Exercise requirements
Within the data below, find the string "Table" and return each line where it occurs.

Input material

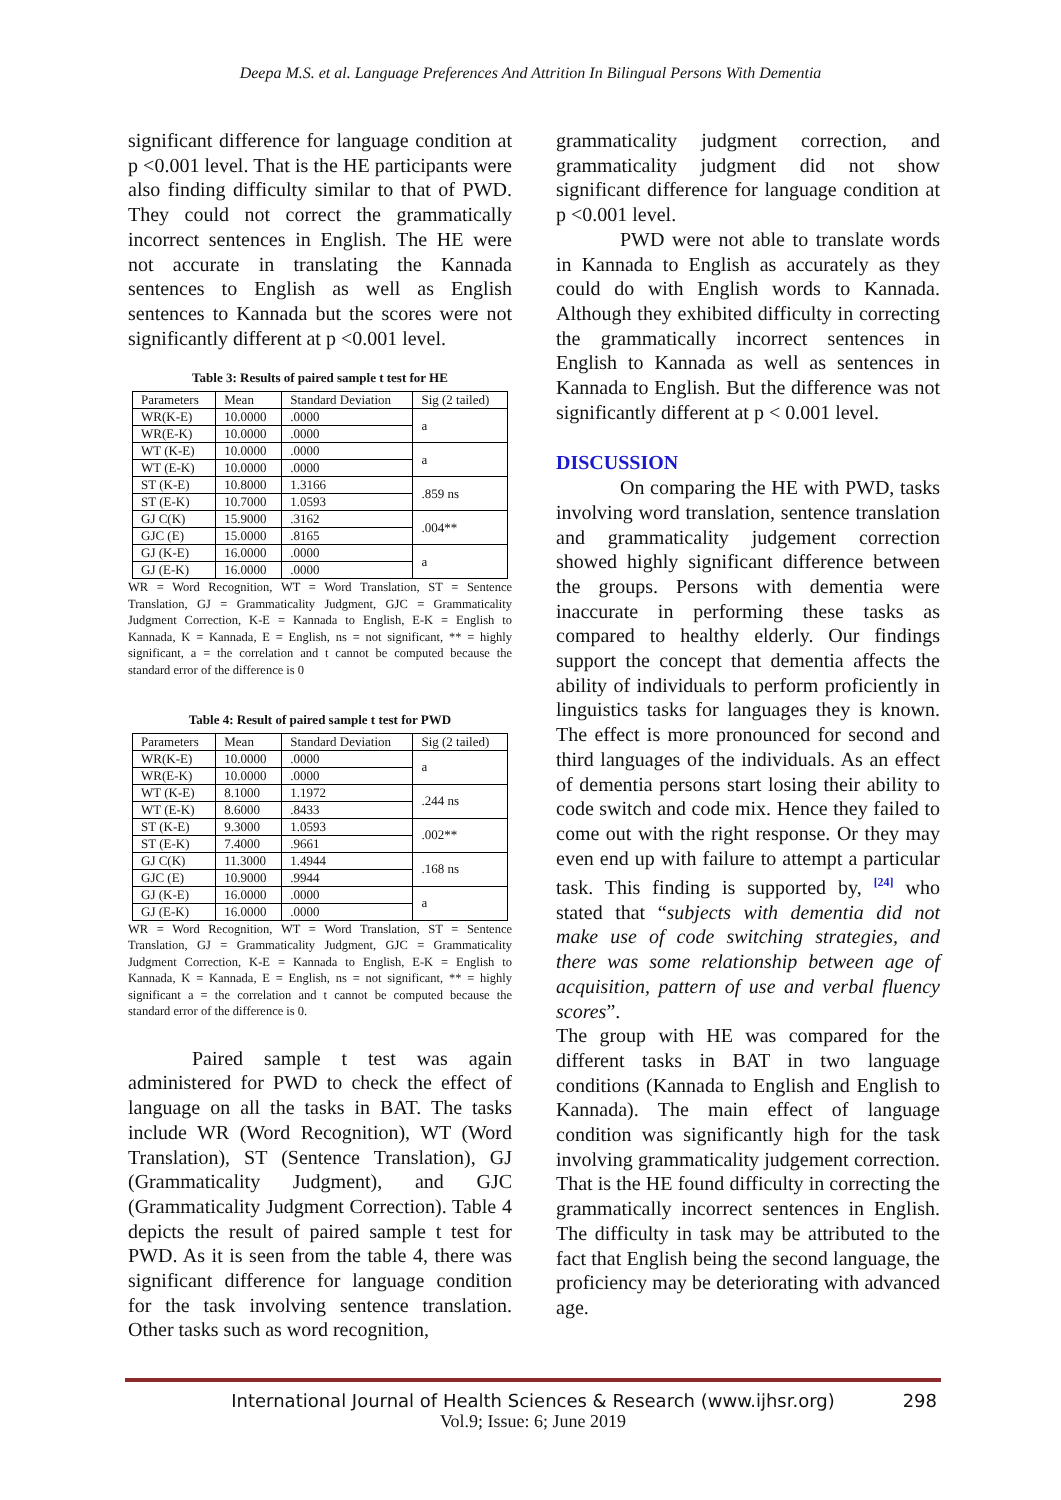Deepa M.S. et al. Language Preferences And Attrition In Bilingual Persons With Dementia
significant difference for language condition at p <0.001 level. That is the HE participants were also finding difficulty similar to that of PWD. They could not correct the grammatically incorrect sentences in English. The HE were not accurate in translating the Kannada sentences to English as well as English sentences to Kannada but the scores were not significantly different at p <0.001 level.
Table 3: Results of paired sample t test for HE
| Parameters | Mean | Standard Deviation | Sig (2 tailed) |
| --- | --- | --- | --- |
| WR(K-E) | 10.0000 | .0000 | a |
| WR(E-K) | 10.0000 | .0000 | |
| WT (K-E) | 10.0000 | .0000 | a |
| WT (E-K) | 10.0000 | .0000 | |
| ST (K-E) | 10.8000 | 1.3166 | .859 ns |
| ST (E-K) | 10.7000 | 1.0593 | |
| GJ C(K) | 15.9000 | .3162 | .004** |
| GJC (E) | 15.0000 | .8165 | |
| GJ (K-E) | 16.0000 | .0000 | a |
| GJ (E-K) | 16.0000 | .0000 | |
WR = Word Recognition, WT = Word Translation, ST = Sentence Translation, GJ = Grammaticality Judgment, GJC = Grammaticality Judgment Correction, K-E = Kannada to English, E-K = English to Kannada, K = Kannada, E = English, ns = not significant, ** = highly significant, a = the correlation and t cannot be computed because the standard error of the difference is 0
Table 4: Result of paired sample t test for PWD
| Parameters | Mean | Standard Deviation | Sig (2 tailed) |
| --- | --- | --- | --- |
| WR(K-E) | 10.0000 | .0000 | a |
| WR(E-K) | 10.0000 | .0000 | |
| WT (K-E) | 8.1000 | 1.1972 | .244 ns |
| WT (E-K) | 8.6000 | .8433 | |
| ST (K-E) | 9.3000 | 1.0593 | .002** |
| ST (E-K) | 7.4000 | .9661 | |
| GJ C(K) | 11.3000 | 1.4944 | .168 ns |
| GJC (E) | 10.9000 | .9944 | |
| GJ (K-E) | 16.0000 | .0000 | a |
| GJ (E-K) | 16.0000 | .0000 | |
WR = Word Recognition, WT = Word Translation, ST = Sentence Translation, GJ = Grammaticality Judgment, GJC = Grammaticality Judgment Correction, K-E = Kannada to English, E-K = English to Kannada, K = Kannada, E = English, ns = not significant, ** = highly significant a = the correlation and t cannot be computed because the standard error of the difference is 0.
Paired sample t test was again administered for PWD to check the effect of language on all the tasks in BAT. The tasks include WR (Word Recognition), WT (Word Translation), ST (Sentence Translation), GJ (Grammaticality Judgment), and GJC (Grammaticality Judgment Correction). Table 4 depicts the result of paired sample t test for PWD. As it is seen from the table 4, there was significant difference for language condition for the task involving sentence translation. Other tasks such as word recognition,
grammaticality judgment correction, and grammaticality judgment did not show significant difference for language condition at p <0.001 level.
PWD were not able to translate words in Kannada to English as accurately as they could do with English words to Kannada. Although they exhibited difficulty in correcting the grammatically incorrect sentences in English to Kannada as well as sentences in Kannada to English. But the difference was not significantly different at p < 0.001 level.
DISCUSSION
On comparing the HE with PWD, tasks involving word translation, sentence translation and grammaticality judgement correction showed highly significant difference between the groups. Persons with dementia were inaccurate in performing these tasks as compared to healthy elderly. Our findings support the concept that dementia affects the ability of individuals to perform proficiently in linguistics tasks for languages they is known. The effect is more pronounced for second and third languages of the individuals. As an effect of dementia persons start losing their ability to code switch and code mix. Hence they failed to come out with the right response. Or they may even end up with failure to attempt a particular task. This finding is supported by, <sup>[24]</sup> who stated that “subjects with dementia did not make use of code switching strategies, and there was some relationship between age of acquisition, pattern of use and verbal fluency scores”.
The group with HE was compared for the different tasks in BAT in two language conditions (Kannada to English and English to Kannada). The main effect of language condition was significantly high for the task involving grammaticality judgement correction. That is the HE found difficulty in correcting the grammatically incorrect sentences in English. The difficulty in task may be attributed to the fact that English being the second language, the proficiency may be deteriorating with advanced age.
International Journal of Health Sciences & Research (www.ijhsr.org) 298
Vol.9; Issue: 6; June 2019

Solution to this problem
Table 3: Results of paired sample t test for HE
Table 4: Result of paired sample t test for PWD
Paired sample t test was again administered for PWD to check the effect of language on all the tasks in BAT. The tasks include WR (Word Recognition), WT (Word Translation), ST (Sentence Translation), GJ (Grammaticality Judgment), and GJC (Grammaticality Judgment Correction). Table 4 depicts the result of paired sample t test for PWD. As it is seen from the table 4, there was significant difference for language condition for the task involving sentence translation. Other tasks such as word recognition,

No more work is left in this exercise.